Observers should seek other explanations for the threatened vetoes.  The possible motivations may include a desire to make Congress look ineffective and to exert Presidential power.  To override a veto, both the House and Senate must amass two-thirds “super-majorities.”  Since the new majority party commands only 53 percent of the House seats and even a smaller share of Senate seats,[4] the President can — by vetoing legislation — frustrate the policies of the new majority and strengthen claims that Congress has a poor track record of accomplishment.  He also can make himself a major player despite his lame-duck status and decline in popularity.  Finally, he can appeal to a conservative base that harbors strong anti-government sentiments and still resents his approval of various domestic appropriations bills in previous years.


End Notes

[note] The author wishes to acknowledge the extraordinary contributions of Matt Fiedler, Kris Cox, and Jon Petkun of the CBPP staff in preparing data for this analysis.

[1] President Bush, radio address, June 16, 2007.

[2] OMB Director Rob Portman, press briefing, July 11, 2007, and Statement of Administration Policy, July 17, 2007.

[3] As of July 18, the Administration had issued explicit funding veto threats against four bills in “Statements of Administration Policy:” the Labor-HHS-Education bill, the Interior and Environment bill, the Energy and Water Development bill, and the Homeland Security bill.  For three other appropriations bills that will include more funding than the President requested, the Administration has not yet issued a formal “Statement of Administrative Policy.”  These are the Agriculture bill, the Commerce-Justice-Science bill, and the Transportation-HUD bill.  We treat these three bills as subject to the general veto threat that OMB Director Portman issued on May 11 because their funding level exceeds the amount the Administration has requested, bringing the total number of appropriations bills that may be vetoed to seven.  (The one exception appears to be that a veto threat will not be issued if the Republican leaders in Congress inform the White House that a veto of a bill can not be sustained, as in the case of the Military Construction-Veterans appropriations bill.).
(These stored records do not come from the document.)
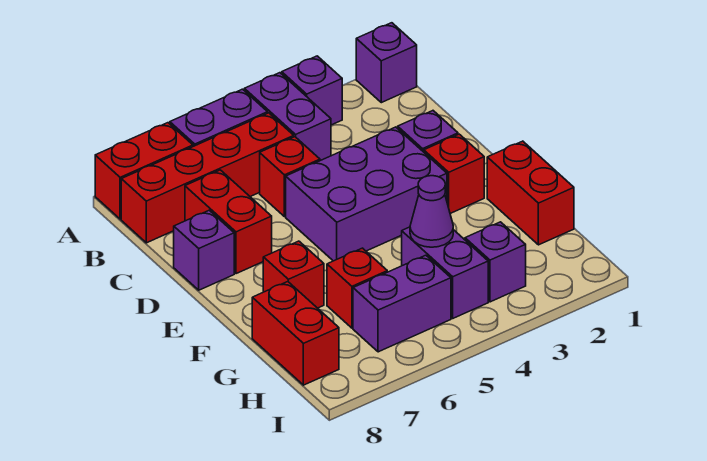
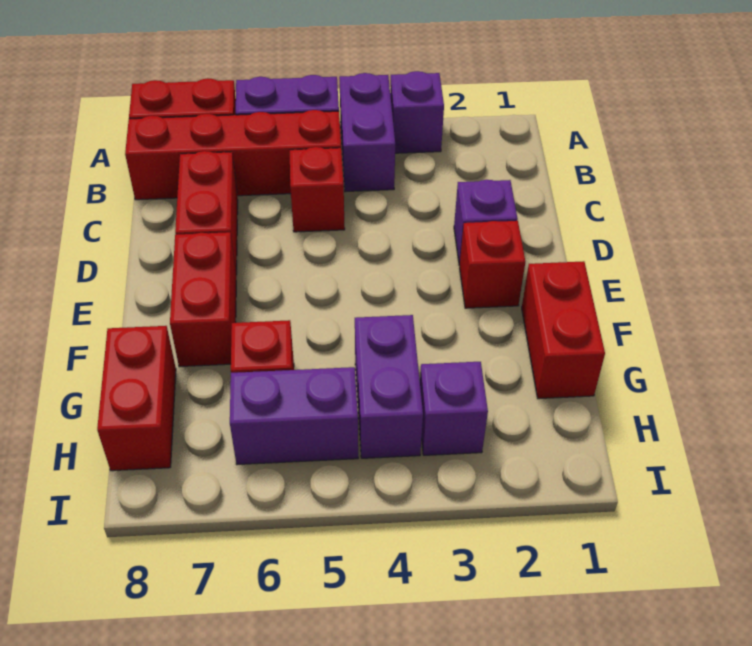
purple brick A1 level 1 -> none
purple brick D3:E5 level 1 -> none
purple brick D8 level 1 -> none
red brick F7 level 1 -> red brick E7:F7 level 1
purple cone G4 level 2 -> none

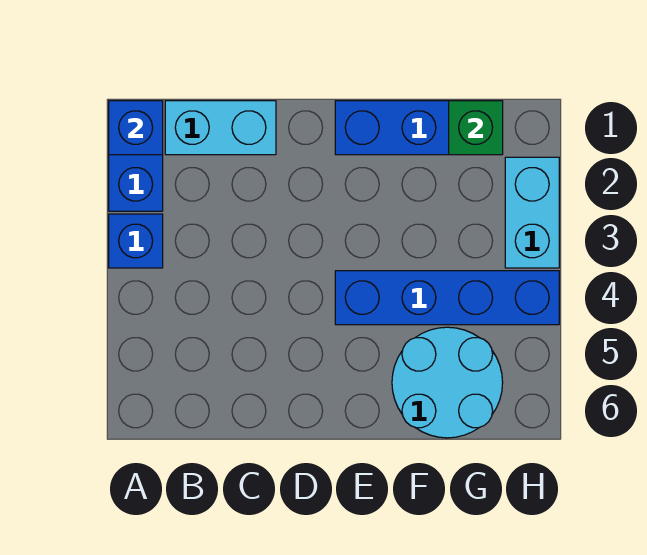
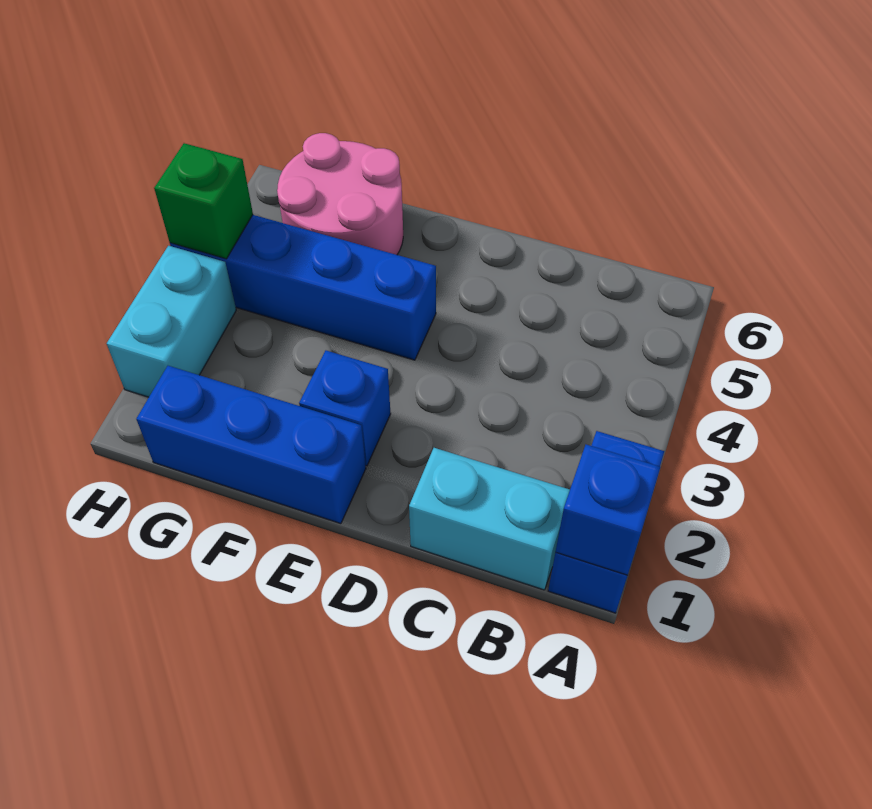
blue brick A3 level 1 -> blue brick E2 level 1
cyan round brick F5:G6 level 1 -> pink round brick F5:G6 level 1
green brick G1 level 2 -> green brick H4 level 2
In the case of the State and Foreign Operations appropriations bill and the Financial Services appropriations bill, congressional funding levels have not prompted either an explicit or implicit veto threat; these two bills are smaller than the President requested.  While certain policy changes included in these bills — such as providing aid to international family planning organizations — have prompted veto threats, this analysis is concerned with funding levels and veto threats based on claims of “excessive” funding.  The Administration has indicated it will sign these bills at their planned funding levels if the policy changes to which it objects are resolved; we therefore do not include these two bills as facing a veto because of excessive funding.

[4] The Senate currently has 49 Republicans, 49 Democrats, and 2 Independents who caucus with the Democrats.  In cases of tie votes, Vice President Cheney is permitted to break the tie.